La crise actuelle dérivée de la pandémie fait resurgir les images du temps de la dictature dans les années quatre-vingt où des milliers de personnes des quartiers pauvres pouvaient se nourrir grâce aux ollas comunes (les soupes populaires), symboles de la pauvreté et de la faim qui menacent à nouveau. Un voisin dit : « Nous avons formé des chaines solidaires. Seul le peuple aide le peuple”. Presque quarante ans plus tard à Puente Alto, une des communes les plus pauvres de la région métropolitaine, des femmes préparent deux cent cinquante rations de riz et poulet par jour. Cette localité est la deuxième avec le plus grand nombre de cas de coronavirus.

Le niveau de chômage provoqué par la pandémie est de 8.2 %, le niveau le plus élevé de la dernière décennie. La Commission économique pour l’Amérique latine (CEPAL), estime que l’économie chutera de 4 % cette année et que la pauvreté pourrait monter jusqu’à 14 %. Pour le sociologue Nicolás Angelcos la situation actuelle “est la démonstration de l’échec d‘un modèle social qui refuse toujours des véritables politiques de protection sociale et à plus long terme”. Cette crise affecte aussi sérieusement les populations migrantes au Chili qui survivaient grâce à ce travail informel et à la vente dans la rue de bricoles et de nourriture. Devant l’ambassade du Venezuela à Santiago, des centaines de Vénézuéliens dorment et demandent leur rapatriement dans leur pays. L’ONU et d’autres organisations humanitaires lancent un cri d’alarme sur la situation des migrants dépourvus de tout moyen de survie stoppés à la suite de la fermeture des frontières. 
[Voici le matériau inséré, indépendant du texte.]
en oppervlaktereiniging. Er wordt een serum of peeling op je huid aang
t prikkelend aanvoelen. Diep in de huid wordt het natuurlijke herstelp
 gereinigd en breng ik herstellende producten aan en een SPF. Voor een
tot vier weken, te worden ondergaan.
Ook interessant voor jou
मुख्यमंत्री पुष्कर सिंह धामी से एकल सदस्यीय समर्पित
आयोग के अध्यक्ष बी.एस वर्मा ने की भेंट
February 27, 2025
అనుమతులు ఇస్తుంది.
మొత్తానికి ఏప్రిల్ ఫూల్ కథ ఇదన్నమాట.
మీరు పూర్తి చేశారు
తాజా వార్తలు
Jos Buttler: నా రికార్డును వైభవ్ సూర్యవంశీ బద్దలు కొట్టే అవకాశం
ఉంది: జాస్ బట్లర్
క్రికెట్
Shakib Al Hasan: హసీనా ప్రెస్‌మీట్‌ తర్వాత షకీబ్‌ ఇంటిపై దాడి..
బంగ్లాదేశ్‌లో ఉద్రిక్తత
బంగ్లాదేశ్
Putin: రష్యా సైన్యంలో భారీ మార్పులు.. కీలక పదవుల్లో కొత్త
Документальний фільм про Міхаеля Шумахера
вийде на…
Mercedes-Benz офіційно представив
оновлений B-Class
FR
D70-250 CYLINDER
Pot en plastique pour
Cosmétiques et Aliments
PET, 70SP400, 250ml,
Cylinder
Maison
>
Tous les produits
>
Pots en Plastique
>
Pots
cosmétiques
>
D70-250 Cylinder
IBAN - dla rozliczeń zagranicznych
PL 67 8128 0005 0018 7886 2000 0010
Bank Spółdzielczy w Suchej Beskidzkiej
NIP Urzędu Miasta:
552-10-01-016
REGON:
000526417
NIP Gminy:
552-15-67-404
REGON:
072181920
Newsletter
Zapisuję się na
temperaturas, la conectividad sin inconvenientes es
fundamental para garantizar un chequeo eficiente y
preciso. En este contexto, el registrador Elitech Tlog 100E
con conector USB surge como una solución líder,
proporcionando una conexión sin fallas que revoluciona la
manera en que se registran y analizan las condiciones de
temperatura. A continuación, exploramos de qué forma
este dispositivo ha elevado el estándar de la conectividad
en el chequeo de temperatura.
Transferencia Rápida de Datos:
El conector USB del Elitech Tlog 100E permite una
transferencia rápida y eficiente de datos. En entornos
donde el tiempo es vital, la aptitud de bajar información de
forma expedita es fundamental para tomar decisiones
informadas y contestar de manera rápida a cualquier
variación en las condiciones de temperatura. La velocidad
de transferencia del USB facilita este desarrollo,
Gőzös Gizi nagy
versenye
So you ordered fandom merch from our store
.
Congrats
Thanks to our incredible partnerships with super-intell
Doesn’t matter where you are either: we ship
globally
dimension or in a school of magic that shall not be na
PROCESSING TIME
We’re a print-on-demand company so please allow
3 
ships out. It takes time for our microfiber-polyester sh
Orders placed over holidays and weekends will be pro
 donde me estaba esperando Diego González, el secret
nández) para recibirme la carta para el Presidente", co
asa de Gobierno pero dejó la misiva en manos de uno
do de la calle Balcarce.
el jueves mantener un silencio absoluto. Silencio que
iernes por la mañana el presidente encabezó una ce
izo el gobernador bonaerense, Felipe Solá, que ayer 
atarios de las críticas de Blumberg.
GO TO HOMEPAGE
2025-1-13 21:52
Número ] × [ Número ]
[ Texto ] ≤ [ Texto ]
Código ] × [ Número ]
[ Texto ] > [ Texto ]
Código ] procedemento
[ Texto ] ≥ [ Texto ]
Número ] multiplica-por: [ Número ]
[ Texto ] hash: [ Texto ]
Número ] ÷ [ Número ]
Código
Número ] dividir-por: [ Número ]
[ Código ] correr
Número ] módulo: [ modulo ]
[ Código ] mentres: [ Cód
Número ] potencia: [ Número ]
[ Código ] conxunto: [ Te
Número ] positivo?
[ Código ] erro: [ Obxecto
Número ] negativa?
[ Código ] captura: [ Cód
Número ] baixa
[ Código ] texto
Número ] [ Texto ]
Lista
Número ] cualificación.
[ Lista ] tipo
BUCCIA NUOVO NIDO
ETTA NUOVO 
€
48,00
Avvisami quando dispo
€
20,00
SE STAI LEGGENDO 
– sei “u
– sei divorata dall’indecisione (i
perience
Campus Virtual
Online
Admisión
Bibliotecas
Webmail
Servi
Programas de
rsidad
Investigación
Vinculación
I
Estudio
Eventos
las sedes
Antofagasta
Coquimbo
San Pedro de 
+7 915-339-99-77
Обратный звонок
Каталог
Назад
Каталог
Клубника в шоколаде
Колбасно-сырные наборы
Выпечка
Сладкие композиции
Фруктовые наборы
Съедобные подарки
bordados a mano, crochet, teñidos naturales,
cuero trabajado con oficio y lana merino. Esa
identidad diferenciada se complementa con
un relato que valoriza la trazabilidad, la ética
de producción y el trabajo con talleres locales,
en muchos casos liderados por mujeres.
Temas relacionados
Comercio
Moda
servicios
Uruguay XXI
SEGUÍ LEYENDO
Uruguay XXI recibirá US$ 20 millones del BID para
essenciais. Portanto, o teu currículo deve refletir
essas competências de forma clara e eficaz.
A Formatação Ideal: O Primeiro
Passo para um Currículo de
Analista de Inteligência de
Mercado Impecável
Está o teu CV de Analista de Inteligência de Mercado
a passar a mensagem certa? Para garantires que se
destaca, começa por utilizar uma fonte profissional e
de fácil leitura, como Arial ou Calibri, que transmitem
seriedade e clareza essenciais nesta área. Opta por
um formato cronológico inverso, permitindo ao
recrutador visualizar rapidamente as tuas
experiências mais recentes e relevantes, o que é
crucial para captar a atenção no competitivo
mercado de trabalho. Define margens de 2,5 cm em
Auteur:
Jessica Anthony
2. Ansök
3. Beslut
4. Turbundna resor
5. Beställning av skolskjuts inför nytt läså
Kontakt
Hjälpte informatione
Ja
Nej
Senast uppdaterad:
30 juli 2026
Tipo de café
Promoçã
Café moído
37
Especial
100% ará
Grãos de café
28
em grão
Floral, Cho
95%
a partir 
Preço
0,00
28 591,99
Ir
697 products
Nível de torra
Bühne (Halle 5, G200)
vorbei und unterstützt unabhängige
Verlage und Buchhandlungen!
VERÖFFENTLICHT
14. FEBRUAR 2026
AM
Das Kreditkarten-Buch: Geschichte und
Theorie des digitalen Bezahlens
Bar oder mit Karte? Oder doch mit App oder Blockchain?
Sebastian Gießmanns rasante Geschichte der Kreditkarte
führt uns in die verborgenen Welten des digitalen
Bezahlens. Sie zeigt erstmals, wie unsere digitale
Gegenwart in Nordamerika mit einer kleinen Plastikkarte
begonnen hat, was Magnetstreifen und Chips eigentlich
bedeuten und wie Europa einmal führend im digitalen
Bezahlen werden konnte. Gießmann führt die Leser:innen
La faim en temps de quarantaine conduit à des conflits sociaux qui rendent plus difficiles les mesures sanitaires destinées à stopper la propagation du virus. D’après la Cepal les inégalités et la pauvreté augmenteront dans toute l’Amérique latine compte tenu de la précarité et de la vulnérabilité socioéconomique qu’induit la perte de l’emploi et les niveaux élevés du travail informel. Dans différents pays les mots d’ordre populaires sont « pour une quarantaine sans faim » ou « avec faim pas de quarantaine ». Pour la Cepal, cette crise sanitaire pose le scénario propice pour discuter non seulement de comment sortir de cette situation d’urgence, mais aussi de façon plus générale et à plus long terme de comment préfigurer une transformation substantielle de l’économie, de la société et de la démocratie et dans ce sens une invitation à ouvrir les frontières du possible.